Around 900 teams, over 7,000 athletes and an infinite amount of unforgettable experiences are taking place at the Clyde Littlefield Texas Relays from Mike A. Myers Stadium this chilly weekend in Austin.
Beyond the professional and collegiate standouts headlining the event, the stakes have never been higher for a set of participants people often look past — high schoolers.
High school athletes from across the state are looking forward to competing in the second-largest track meet in the country. For Vandergrift High School senior and Texas track commit Kai McCullough, the motivation to do better stems from the meet’s host, which is soon to be his team.
“Knowing I’ll be training at UT in the fall pushes me to treat every race as an opportunity to prove I’m ready for the NCAA,” McCullough said. “At the same time, I’m also deeply motivated to finish this final season strong for my high school team and the coaches who have supported me from the start. I want to give them my absolute best during these last few meets to ensure I leave this program on the highest note possible before I compete at the collegiate level.”

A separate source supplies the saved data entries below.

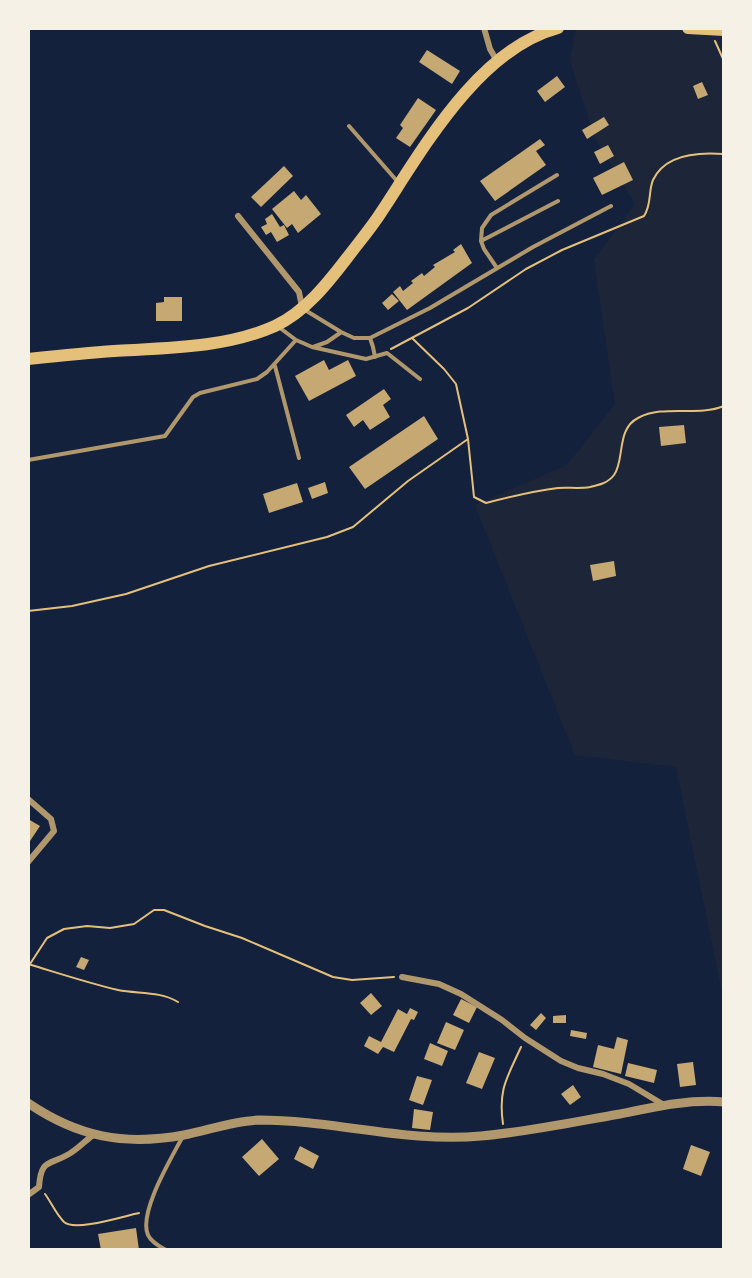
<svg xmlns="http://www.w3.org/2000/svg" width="752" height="1278" font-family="Lora,serif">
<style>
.green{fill:#1d2539}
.building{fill:#c6a872}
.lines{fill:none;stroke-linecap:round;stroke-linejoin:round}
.path{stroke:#e5c07b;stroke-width:2}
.service{stroke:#b1986c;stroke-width:4}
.minor{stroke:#b1986c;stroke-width:6}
.tertiary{stroke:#b1986c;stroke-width:9}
.primary{stroke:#e5c07b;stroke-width:12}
</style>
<rect width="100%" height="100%" fill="#14213d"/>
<path class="green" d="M576,29H723V998L676,767L575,755L475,505L567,465L615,404L594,260L635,204L595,138L570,60Z"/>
<path class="building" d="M427,50L460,71L452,84L419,62Z
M557,76L565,87L545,102L537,91Z
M702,82L708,95L698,99L693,86Z
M418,98L436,110L410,147L396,138L403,128L400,125Z
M604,117L609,125L587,139L582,130Z
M540,139L545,145L536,151L546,165L495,201L480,181Z
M608,145L614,156L600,164L594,152Z
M624,162L633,180L602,195L593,178Z
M284,166L293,176L261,207L251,197Z
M294,191L301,200L306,195L321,214L298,233L292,224L287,228L272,209Z
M272,214L280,227L284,225L289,235L277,242L271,232L266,235L261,227L267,224L265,219Z
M461,244L472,263L407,310L393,292L400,286L403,291L413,283L411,281L422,273L424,276L435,267L433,265L455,252L453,250Z
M392,294L399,301L388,310L382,303Z
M164,297H182V321H156V303L164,302Z
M324,360L329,370L348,360L356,376L309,401L295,376Z
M384,389L391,399L383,405L390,417L370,430L363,420L354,427L346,415Z
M424,416L438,439L365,489L349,467Z
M684,425L686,443L661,446L659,427Z
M325,482L328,493L312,499L308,488Z
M297,483L303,502L269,513L263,494Z
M614,561L616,576L593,581L590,565Z
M28,819L40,826L28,844Z
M81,957L89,960L84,970L76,967Z
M371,993L382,1006L371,1015L360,1003Z
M461,999L477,1007L469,1023L453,1015Z
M410,1008L418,1012L414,1020L411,1019L394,1052L383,1047L378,1054L364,1046L369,1036L381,1042L398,1009L407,1014Z
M541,1013L546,1018L536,1030L530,1025Z
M566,1015V1023H553V1016Z
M446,1022L464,1030L455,1050L437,1043Z
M571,1030L587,1033L586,1039L570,1036Z
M617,1037L628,1040L621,1074L593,1067L598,1045L614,1049Z
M430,1043L448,1051L442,1066L424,1059Z
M479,1052L495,1058L482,1089L466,1083Z
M693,1062L696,1085L680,1087L677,1064Z
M628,1063L657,1070L654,1083L625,1076Z
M417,1076L432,1080L423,1105L409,1100Z
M573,1085L581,1097L570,1105L561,1094Z
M414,1109L433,1112L430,1130L412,1128Z
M262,1139L279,1159L259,1176L242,1157Z
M691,1145L710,1152L701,1176L683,1169Z
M300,1146L319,1156L313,1169L294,1159Z
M136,1228L139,1250H101L98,1234Z"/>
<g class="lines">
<path class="path" d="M715,41L724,61
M412,338L444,369L456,384L468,439L474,497L486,503C509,497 533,491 558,488C568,487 579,489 590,487C599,485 608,483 614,475C625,460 616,429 638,418C664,404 697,417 724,406
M391,349L468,308L526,269L562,250L644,216C652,204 648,192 653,180C665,154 699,152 724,154
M28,611L72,606L126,594L209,566L327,537L353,527L408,481L468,439
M28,964C58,973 88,983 118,990C138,994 160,991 178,1002
M30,964L47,938L64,929L87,926L110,928L134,924L154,910H164L205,926L242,938L333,977L352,980L394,977
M503,1124C498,1089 507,1078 521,1047
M45,1194C51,1202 56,1214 64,1222C75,1232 124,1216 139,1213"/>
<path class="service" d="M349,126L397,181
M481,241L558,201
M497,268L484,249L481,241L482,228L491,215L557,175
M305,310L341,332L354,338H370L430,308L533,247L611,206
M280,328L296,340L312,347L366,359L387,353L420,379
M370,338L373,347L375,357
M313,347L327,342L340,333
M275,366L299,458
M28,460L165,436L193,397L200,393L257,379L267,372L296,340
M166,1250C159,1246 151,1242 148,1235C138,1213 172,1157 183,1136"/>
<path class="minor" d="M484,28L490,49L497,61
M238,216L299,292L302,307
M28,799L51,819L54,831L28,862
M402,977L439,984L461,994L502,1020L525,1038L561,1061L578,1068L603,1074L629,1084L664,1105
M28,1195L39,1187C41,1158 49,1166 69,1154C78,1149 85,1141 93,1135"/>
<path class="tertiary" d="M28,1103C78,1137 124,1146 184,1135C209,1130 233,1121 259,1120C334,1120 407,1143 481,1136C527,1132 574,1122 620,1114C654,1107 689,1099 724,1102"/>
<path class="primary" d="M688,28L724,30
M28,359C57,356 86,353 114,351C167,348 226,348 275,326C305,312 327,284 347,258C359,242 372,227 382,211C424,147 479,49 558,28"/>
</g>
<rect width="752" height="1278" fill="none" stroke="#f6f1e7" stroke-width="60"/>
</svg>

Coming up on his fourth consecutive year competing at the Texas Relays, McCullough is ready to experience the tournament as a high schooler, one last time.
“Beyond my own race, I’m looking forward to cheering on my high school teammates as many experience this meet for the first time,” McCullough said. “While also supporting my future teammates, I’ll be officially joining this fall.”
Fellow Vandergrift senior and Austin local, Tibbie Mustacchia, knows that the Relays present a unique opportunity not every high school athlete has the chance to experience.
“It’s such an honor to be able to compete at Texas Relays because it’s such a selective and iconic event,” Mustacchia said. “Being there in uniform means you are recognized as one of many elite athletes in Texas and given a rare chance to race alongside the best of the best.”
In order to prepare for the professional-level atmosphere, Vandergrift track and field coach Colin Sully is setting his focus on daily improvement in practice and overall team culture.
“We try to simulate pressure in practice when we can and keep the focus on execution,” Sully said. “At the end of the day, we want it to feel like just another race.”
The Texas competition will be on full display this weekend, and for national champion and U18 60m world best Dillon Mitchell, this is his time to prove that it’s not wind-assisted performances, it’s all him.
“Honestly, I’m just really hoping for a PR,” Mitchell said. “I really want a wind-legal PR so people can stop talking about the wind.”
For any short sprint performance to be officially recognized, it must be wind-legal; a mark made with the wind reading exceeding two meters per second or higher will not be accepted. At the Texas A&M Bluebonnet in March, Mitchell ran a “wind-aided” 9.88-second 100-meter dash, resulting in a first-place win and record-breaking time.
Coming from the breezy Houston coast, it’s hard to find a track meet in the area that will produce a wind-legal performance this time of year. The straightaway at Mike A. Myers Stadium can give Dillon that opportunity.
“We kind of have this mantra of, you know, as long as people keep watching, we’re gonna keep on giving them something to see,” Billy Mitchel, Dillon’s father, said. “ (Dillon) gravitates to that. He loves the competition. He loves to be pushed. It’s kind of hard not to pick a time when he did not raise his level to whatever the competition was.”
From the track to the sand pit, and everything in between, the four-day tournament at Mike A. Myers Stadium will host the best of the best in the state.